Pavey turned back to Gail; evidently that question had been addressed to her too. ‘You two working on something?’
‘What’s it to you, Ron?’ she wondered.
Pavey smiled to himself before sauntering away to the bar. ‘Don’t do anything I wouldn’t do, DS Heckenburg.’
‘Dare I ask?’ Heck said, watching him rejoin a group of several other suited men, presumably fellow detectives gathering for an end-of-shift drink.
Gail sipped her lemonade, though she’d flushed a noticeable shade of pink. The ice maiden wasn’t perhaps as cool as she’d have him believe. ‘Do you really need to?’ she said.
‘Idiot from the past, eh?’
‘Not long enough in the past. Don’t worry about it. He’s gone.’
But several times over the next fifteen minutes, Heck caught DS Pavey stealing irritable peeks in their direction. From the expression on his ugly, notched face, it didn’t look as if he’d gone very far.
‘So who arranged Lansing’s funeral?’ Heck asked.
‘His former girlfriend,’ Gail replied as she gunned her canary-yellow Fiat Punto along the twisting Surrey lanes. ‘Monica Chatreaux.’
Heck glanced up from the paperwork littered across his lap. ‘As in Monica Chatreaux the supermodel?’
‘Correct.’
Heck mused on this.
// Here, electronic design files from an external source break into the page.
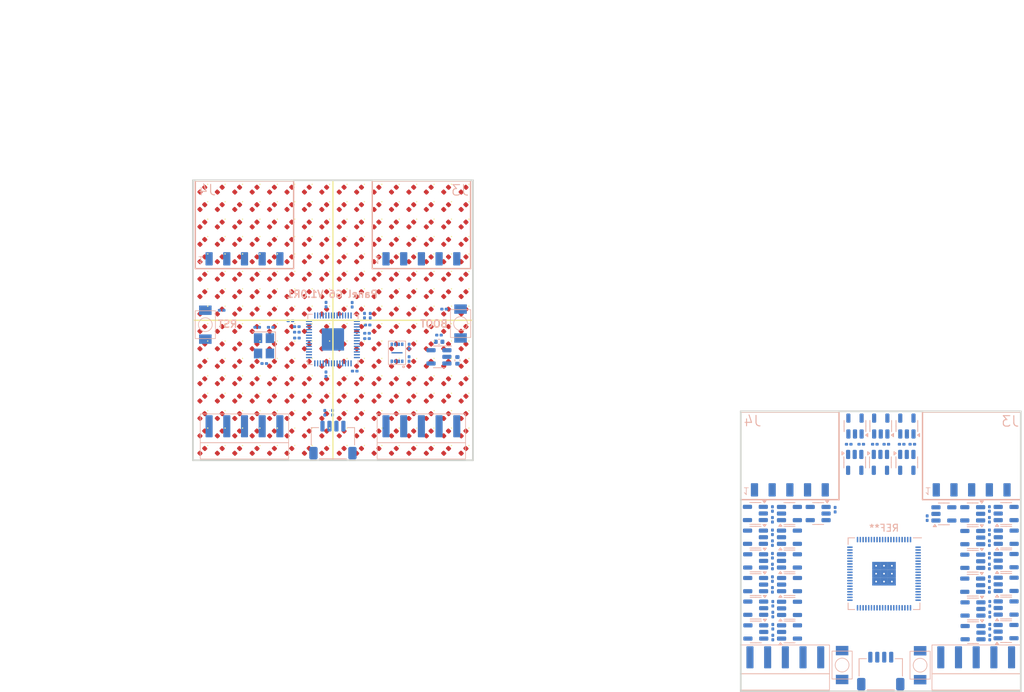
<source format=kicad_pcb>
(kicad_pcb
	(version 20241229)
	(generator "pcbnew")
	(generator_version "9.0")
	(general
		(thickness 1.6)
		(legacy_teardrops no)
	)
	(paper "A4")
	(layers
		(0 "F.Cu" signal)
		(4 "In1.Cu" power)
		(6 "In2.Cu" power)
		(8 "In3.Cu" signal)
		(10 "In4.Cu" power)
		(2 "B.Cu" signal)
		(13 "F.Paste" user)
		(15 "B.Paste" user)
		(5 "F.SilkS" user "F.Silkscreen")
		(7 "B.SilkS" user "B.Silkscreen")
		(1 "F.Mask" user)
		(3 "B.Mask" user)
		(17 "Dwgs.User" user "User.Drawings")
		(25 "Edge.Cuts" user)
		(27 "Margin" user)
		(31 "F.CrtYd" user "F.Courtyard")
		(29 "B.CrtYd" user "B.Courtyard")
		(35 "F.Fab" user)
	)
	(setup
		(stackup
			(layer "F.SilkS"
				(type "Top Silk Screen")
			)
			(layer "F.Paste"
				(type "Top Solder Paste")
			)
			(layer "F.Mask"
				(type "Top Solder Mask")
				(thickness 0.01)
			)
			(layer "F.Cu"
				(type "copper")
				(thickness 0.035)
			)
			(layer "dielectric 1"
				(type "prepreg")
				(thickness 0.1)
				(material "FR4")
				(epsilon_r 4.5)
				(loss_tangent 0.02)
			)
			(layer "In1.Cu"
				(type "copper")
				(thickness 0.035)
			)
			(layer "dielectric 2"
				(type "core")
				(thickness 0.535)
				(material "FR4")
				(epsilon_r 4.5)
				(loss_tangent 0.02)
			)
			(layer "In2.Cu"
				(type "copper")
				(thickness 0.035)
			)
			(layer "dielectric 3"
				(type "prepreg")
				(thickness 0.1)
				(material "FR4")
				(epsilon_r 4.5)
				(loss_tangent 0.02)
			)
			(layer "In3.Cu"
				(type "copper")
				(thickness 0.035)
			)
			(layer "dielectric 4"
				(type "core")
				(thickness 0.535)
				(material "FR4")
				(epsilon_r 4.5)
				(loss_tangent 0.02)
			)
			(layer "In4.Cu"
				(type "copper")
				(thickness 0.035)
			)
			(layer "dielectric 5"
				(type "prepreg")
				(thickness 0.1)
				(material "FR4")
				(epsilon_r 4.5)
				(loss_tangent 0.02)
			)
			(layer "B.Cu"
				(type "copper")
				(thickness 0.035)
			)
			(layer "B.Mask"
				(type "Bottom Solder Mask")
				(thickness 0.01)
			)
			(layer "B.Paste"
				(type "Bottom Solder Paste")
			)
			(layer "B.SilkS"
				(type "Bottom Silk Screen")
			)
			(copper_finish "None")
			(dielectric_constraints no)
		)
		(pad_to_mask_clearance 0)
		(allow_soldermask_bridges_in_footprints no)
		(tenting front back)
		(pcbplotparams
			(layerselection 0x00000000_00000000_55555555_5755f5ff)
			(plot_on_all_layers_selection 0x00000000_00000000_00000000_00000000)
			(disableapertmacros no)
			(usegerberextensions yes)
			(usegerberattributes no)
			(usegerberadvancedattributes no)
			(creategerberjobfile yes)
			(dashed_line_dash_ratio 12.000000)
			(dashed_line_gap_ratio 3.000000)
			(svgprecision 4)
			(plotframeref no)
			(mode 1)
			(useauxorigin no)
			(hpglpennumber 1)
			(hpglpenspeed 20)
			(hpglpendiameter 15.000000)
			(pdf_front_fp_property_popups yes)
			(pdf_back_fp_property_popups yes)
			(pdf_metadata yes)
			(pdf_single_document no)
			(dxfpolygonmode yes)
			(dxfimperialunits yes)
			(dxfusepcbnewfont yes)
			(psnegative no)
			(psa4output no)
			(plot_black_and_white yes)
			(sketchpadsonfab no)
			(plotpadnumbers no)
			(hidednponfab no)
			(sketchdnponfab yes)
			(crossoutdnponfab yes)
			(subtractmaskfromsilk yes)
			(outputformat 1)
			(mirror no)
			(drillshape 0)
			(scaleselection 1)
			(outputdirectory "production/ver0p1_rev1/gerber/")
		)
	)
	(net 0 "")
	(net 1 "Net-(U2-XIN)")
	(net 2 "Net-(C5-Pad1)")
	(net 3 "/level_shifter/CP_5V_00")
	(net 4 "/level_shifter/CP_5V_01")
	(net 5 "Net-(D115-A)")
	(net 6 "Net-(D101-A)")
	(net 7 "Net-(D102-A)")
	(net 8 "Net-(D119-A)")
	(net 9 "Net-(D103-A)")
	(net 10 "Net-(D104-A)")
	(net 11 "Net-(D105-A)")
	(net 12 "Net-(D10-A)")
	(net 13 "Net-(D107-A)")
	(net 14 "Net-(D108-A)")
	(net 15 "Net-(D109-A)")
	(net 16 "Net-(D110-A)")
	(net 17 "Net-(D111-A)")
	(net 18 "Net-(D112-A)")
	(net 19 "/level_shifter/CP_5V_02")
	(net 20 "/level_shifter/CP_5V_03")
	(net 21 "/level_shifter/CP_5V_04")
	(net 22 "/level_shifter/CP_5V_05")
	(net 23 "Net-(D100-A)")
	(net 24 "Net-(D113-A)")
	(net 25 "/level_shifter/CP_5V_06")
	(net 26 "/level_shifter/CP_5V_07")
	(net 27 "/level_shifter/CP_5V_08")
	(net 28 "/level_shifter/CP_5V_09")
	(net 29 "/level_shifter/CP_5V_10")
	(net 30 "/level_shifter/CP_5V_11")
	(net 31 "/level_shifter/CP_5V_12")
	(net 32 "/level_shifter/CP_5V_13")
	(net 33 "/level_shifter/CP_5V_14")
	(net 34 "GND")
	(net 35 "+3.3V")
	(net 36 "+1V2")
	(net 37 "+5V")
	(net 38 "/level_shifter/CP_5V_15")
	(net 39 "/panel_mcu/D+")
	(net 40 "/panel_mcu/D-")
	(net 41 "/panel_header/MOSI")
	(net 42 "/panel_header/MISO")
	(net 43 "/panel_header/CS0")
	(net 44 "/panel_header/SCK")
	(net 45 "/panel_mcu/QSPI_SD3")
	(net 46 "/panel_mcu/QSPI_SCLK")
	(net 47 "/panel_mcu/QSPI_SDO")
	(net 48 "/panel_mcu/QSPI_SD2")
	(net 49 "/panel_mcu/QSPI_SD1")
	(net 50 "/panel_mcu/QSIP_SS")
	(net 51 "/panel_header/CS1")
	(net 52 "/panel_header/CS2")
	(net 53 "/panel_header/CS4")
	(net 54 "/panel_header/CS5")
	(net 55 "Net-(U2-USB_DP)")
	(net 56 "Net-(U2-USB_DM)")
	(net 57 "Net-(U2-XOUT)")
	(net 58 "/panel_mcu/USBBOOT")
	(net 59 "/level_shifter/CP_3V3_00")
	(net 60 "/level_shifter/CP_3V3_01")
	(net 61 "/level_shifter/CP_3V3_02")
	(net 62 "/level_shifter/CP_3V3_03")
	(net 63 "/level_shifter/CP_3V3_04")
	(net 64 "/level_shifter/CP_3V3_05")
	(net 65 "/level_shifter/CP_3V3_06")
	(net 66 "/level_shifter/CP_3V3_07")
	(net 67 "/level_shifter/CP_3V3_08")
	(net 68 "/level_shifter/CP_3V3_09")
	(net 69 "/level_shifter/CP_3V3_10")
	(net 70 "/level_shifter/CP_3V3_11")
	(net 71 "/level_shifter/CP_3V3_12")
	(net 72 "/level_shifter/CP_3V3_13")
	(net 73 "/level_shifter/CP_3V3_14")
	(net 74 "/level_shifter/CP_3V3_15")
	(net 75 "/level_shifter/CP_3V3_16")
	(net 76 "unconnected-(U1-NC-Pad4)")
	(net 77 "unconnected-(U2-GPIO0-Pad2)")
	(net 78 "unconnected-(U2-GPIO1-Pad3)")
	(net 79 "unconnected-(U2-GPIO2-Pad4)")
	(net 80 "unconnected-(U2-GPIO7-Pad9)")
	(net 81 "unconnected-(U2-SWCLK-Pad24)")
	(net 82 "unconnected-(U2-SWD-Pad25)")
	(net 83 "unconnected-(U2-GPIO25-Pad37)")
	(net 84 "unconnected-(U2-GPIO26_ADC0-Pad38)")
	(net 85 "unconnected-(U2-GPIO27_ADC1-Pad39)")
	(net 86 "unconnected-(U2-GPIO28_ADC2-Pad40)")
	(net 87 "unconnected-(U2-GPIO29_ADC3-Pad41)")
	(net 88 "unconnected-(J4-Pin_1-Pad1)")
	(footprint "panel_custom:LED_0402_1005Metric" (layer "F.Cu") (at 78.75 63.75 -135))
	(footprint "panel_custom:LED_0402_1005Metric" (layer "F.Cu") (at 76.25 83.75 -135))
	(footprint "panel_custom:LED_0402_1005Metric" (layer "F.Cu") (at 76.25 63.75 -135))
	(footprint "panel_custom:LED_0402_1005Metric" (layer "F.Cu") (at 73.75 83.75 -135))
	(footprint "panel_custom:LED_0402_1005Metric" (layer "F.Cu") (at 73.75 63.75 -135))
	(footprint "panel_custom:LED_0402_1005Metric" (layer "F.Cu") (at 71.25 83.75 -135))
	(footprint "panel_custom:LED_0402_1005Metric" (layer "F.Cu") (at 71.25 63.75 -135))
	(footprint "panel_custom:LED_0402_1005Metric" (layer "F.Cu") (at 78.75 81.25 -135))
	(footprint "panel_custom:LED_0402_1005Metric" (layer "F.Cu") (at 78.75 61.25 -135))
	(footprint "panel_custom:LED_0402_1005Metric" (layer "F.Cu") (at 76.25 81.25 -135))
	(footprint "panel_custom:LED_0402_1005Metric" (layer "F.Cu") (at 76.25 61.25 -135))
	(footprint "panel_custom:LED_0402_1005Metric" (layer "F.Cu") (at 73.75 81.25 -135))
	(footprint "panel_custom:LED_0402_1005Metric" (layer "F.Cu") (at 73.75 61.25 -135))
	(footprint "panel_custom:LED_0402_1005Metric" (layer "F.Cu") (at 71.25 81.25 -135))
	(footprint "panel_custom:LED_0402_1005Metric" (layer "F.Cu") (at 78.75 78.75 -135))
	(footprint "panel_custom:LED_0402_1005Metric" (layer "F.Cu") (at 71.25 61.25 -135))
	(footprint "panel_custom:LED_0402_1005Metric" (layer "F.Cu") (at 78.75 86.25 -135))
	(footprint "panel_custom:LED_0402_1005Metric" (layer "F.Cu") (at 76.25 68.75 -135))
	(footprint "panel_custom:LED_0402_1005Metric" (layer "F.Cu") (at 76.25 88.75 -135))
	(footprint "panel_custom:LED_0402_1005Metric" (layer "F.Cu") (at 68.75 88.75 -135))
	(footprint "panel_custom:LED_0402_1005Metric" (layer "F.Cu") (at 78.75 68.75 -135))
	(footprint "panel_custom:LED_0402_1005Metric" (layer "F.Cu") (at 73.75 88.75 -135))
	(footprint "panel_custom:LED_0402_1005Metric" (layer "F.Cu") (at 73.75 68.75 -135))
	(footprint "panel_custom:LED_0402_1005Metric" (layer "F.Cu") (at 71.25 88.75 -135))
	(footprint "panel_custom:LED_0402_1005Metric" (layer "F.Cu") (at 71.25 68.75 -135))
	(footprint "panel_custom:LED_0402_1005Metric" (layer "F.Cu") (at 78.75 83.75 -135))
	(footprint "panel_custom:LED_0402_1005Metric" (layer "F.Cu") (at 78.75 66.25 -135))
	(footprint "panel_custom:LED_0402_1005Metric" (layer "F.Cu") (at 76.25 86.25 -135))
	(footprint "panel_custom:LED_0402_1005Metric" (layer "F.Cu") (at 76.25 66.25 -135))
	(footprint "panel_custom:LED_0402_1005Metric" (layer "F.Cu") (at 73.75 86.25 -135))
	(footprint "panel_custom:LED_0402_1005Metric" (layer "F.Cu") (at 73.75 66.25 -135))
	(footprint "panel_custom:LED_0402_1005Metric" (layer "F.Cu") (at 71.25 86.25 -135))
	(footprint "panel_custom:LED_0402_1005Metric" (layer "F.Cu") (at 71.25 66.25 -135))
	(footprint "panel_custom:LED_0402_1005Metric" (layer "F.Cu") (at 78.75 53.75 -135))
	(footprint "panel_custom:LED_0402_1005Metric" (layer "F.Cu") (at 68.75 66.25 -135))
	(footprint "panel_custom:LED_0402_1005Metric" (layer "F.Cu") (at 71.25 51.25 -135))
	(footprint "panel_custom:LED_0402_1005Metric" (layer "F.Cu") (at 71.25 71.25 -135))
	(footprint "panel_custom:LED_0402_1005Metric" (layer "F.Cu") (at 73.75 51.25 -135))
	(footprint "panel_custom:LED_0402_1005Metric" (layer "F.Cu") (at 73.75 71.25 -135))
	(footprint "panel_custom:LED_0402_1005Metric" (layer "F.Cu") (at 76.25 51.25 -135))
	(footprint "panel_custom:LED_0402_1005Metric" (layer "F.Cu") (at 76.25 71.25 -135))
	(footprint "panel_custom:LED_0402_1005Metric" (layer "F.Cu") (at 78.75 51.25 -135))
	(footprint "panel_custom:LED_0402_1005Metric" (layer "F.Cu") (at 78.75 71.25 -135))
	(footprint "panel_custom:LED_0402_1005Metric" (layer "F.Cu") (at 71.25 53.75 -135))
	(footprint "panel_custom:LED_0402_1005Metric" (layer "F.Cu") (at 71.25 73.75 -135))
	(footprint "panel_custom:LED_0402_1005Metric"
		(layer "F.Cu")
		(uuid "00000000-0000-0000-0000-0000573df9f1")
		(at 73.75 53.75 -135)
		(descr "LED SMD 0402 (1005 Metric), square (rectangular) end terminal, IPC_7351 nominal, (Body size source: http://www.tortai-tech.com/upload/download/2011102023233369053.pdf), generated with kicad-footprint-generator")
		(tags "LED")
		(property "Reference" "D146"
			(at 0 -0.75 225)
			(layer "F.SilkS")
			(hide yes)
			(uuid "6582f2c8-d3b3-4595-81c9-8f8634f35543")
			(effects
				(font
					(size 1 1)
					(thickness 0.15)
				)
			)
		)
		(property "Value" "LED"
			(at 0 1.17 225)
			(layer "F.Fab")
			(hide yes)
			(uuid "9607257a-36c8-482f-9bda-bcc1ffd44ac0")
			(effects
				(font
					(size 1 1)
					(thickness 0.15)
				)
			)
		)
		(property "Datasheet" ""
			(at 0 0 225)
			(layer "F.Fab")
			(hide yes)
			(uuid "8545340e-240f-4c2f-8051-21c613a3d131")
			(effects
				(font
					(size 1.27 1.27)
					(thickness 0.15)
				)
			)
		)
		(property "Description" "Light emitting diode"
			(at 0 0 225)
			(layer "F.Fab")
			(hide yes)
			(uuid "5f9acfef-87c6-49e6-b587-7364e1e80cc8")
			(effects
				(font
					(size 1.27 1.27)
					(thickness 0.15)
				)
			)
		)
		(path "/9e6027a1-8475-463d-b347-a287726616e8/e429c610-5fc6-476a-bb58-786c1d69c720")
		(sheetname "panel_leds")
		(sheetfile "panel_led.kicad_sch")
		(attr smd)
		(fp_circle
			(center -1.089999 0)
			(end -1.04 0)
			(stroke
				(width 0.1)
				(type solid)
			)
			(fill no)
			(layer "F.SilkS")
			(uuid "649083a8-2f3a-496b-9691-e75ba3d7f9f6")
		)
		(fp_line
			(start 0.93 0.47)
			(end -0.93 0.47)
			(stroke
				(width 0.05)
				(type solid)
			)
			(layer "F.CrtYd")
			(uuid "9d86fcdb-e104-427c-8a21-83cfe2a8776b")
		)
		(fp_line
			(start 0.93 -0.47)
			(end 0.93 0.47)
			(stroke
				(width 0.05)
				(type solid)
			)
			(layer "F.CrtYd")
			(uuid "31fa6629-cd8b-47c5-90a7-b55226c81bd9")
		)
		(fp_line
			(start -0.93 0.47)
			(end -0.93 -0.47)
			(stroke
				(width 0.05)
				(type solid)
			)
			(layer "F.CrtYd")
			(uuid "cff76c6f-f0fb-4e15-b077-c6962c4b7b7e")
		)
		(fp_line
			(start -0.93 -0.47)
			(end 0.93 -0.47)
			(stroke
				(width 0.05)
				(type solid)
			)
			(layer "F.CrtYd")
			(uuid "92458be1-e042-4407-8981-e5e8fe65ecff")
		)
		(fp_line
			(start 0.5 0.25)
			(end -0.5 0.25)
			(stroke
				(width 0.1)
				(type solid)
			)
			(layer "F.Fab")
			(uuid "8ca1e970-b7cb-47a7-bcd5-da407294ab75")
		)
		(fp_line
			(start 0.5 -0.25)
			(end 0.5 0.25)
			(stroke
				(width 0.1)
				(type solid)
			)
			(layer "F.Fab")
			(uuid "d4360c62-f9f5-4e1b-9714-3879483bf361")
		)
		(fp_line
			(start -0.3 0.25)
			(end -0.3 -0.25)
			(stroke
				(width 0.1)
				(type solid)
			)
			(layer "F.Fab")
			(uuid "d2bf7f60-1c9f-4535-abc8-61a91e9b7d25")
		)
		(fp_line
			(start -0.4 0.25)
			(end -0.4 -0.25)
			(stroke
				(width 0.1)
				(type solid)
			)
			(layer "F.Fab")
			(uuid "b41558c9-4188-4929-a7db-f1a94572b266")
		)
		(fp_line
			(start -0.5 0.25)
			(end -0.5 -0.25)
			(stroke
				(width 0.1)
				(type solid)
			)
			(layer "F.Fab")
			(uuid "110acb11-f1de-4dc6-a83f-f2fe244baca4")
		)
		(fp_line
			(start -0.5 -0.25)
			(end 0.5 -0.25)
			(stroke
				(width 0.1)
				(type solid)
			)
			(layer "F.Fab")
			(uuid "e734b55a-d983-444e-bf0f-47e8eae42786")
		)
		(fp_text user "${REFERENCE}"
			(at 0 0 225)
			(layer "F.Fab")
			(uuid "ac0c0160-319e-4345-9859-e95daa15e243")
			(effects
				(font
					(size 0.25 0.25)
					(thickness 0.04)
				)
			)
		)
		(pad "1" smd roundrect
			(at -0.485 0 225
... [1386293 chars truncated]
</source>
He was seated in the front passenger seat. Beyond the windows, woods and farmland skimmed past in sunny shimmers of green and gold.
‘And was she really his former girlfriend … or just his friend?’
‘Girlfriend apparently.’
‘So he wasn’t gay?’
Gail shook her head. ‘I considered that possibility – bloke of his age living alone, but apparently not.’
Heck glanced again through the documentation. ‘Death occurred on 6 July, funeral held on 16 July. Not a lot of time between the two.’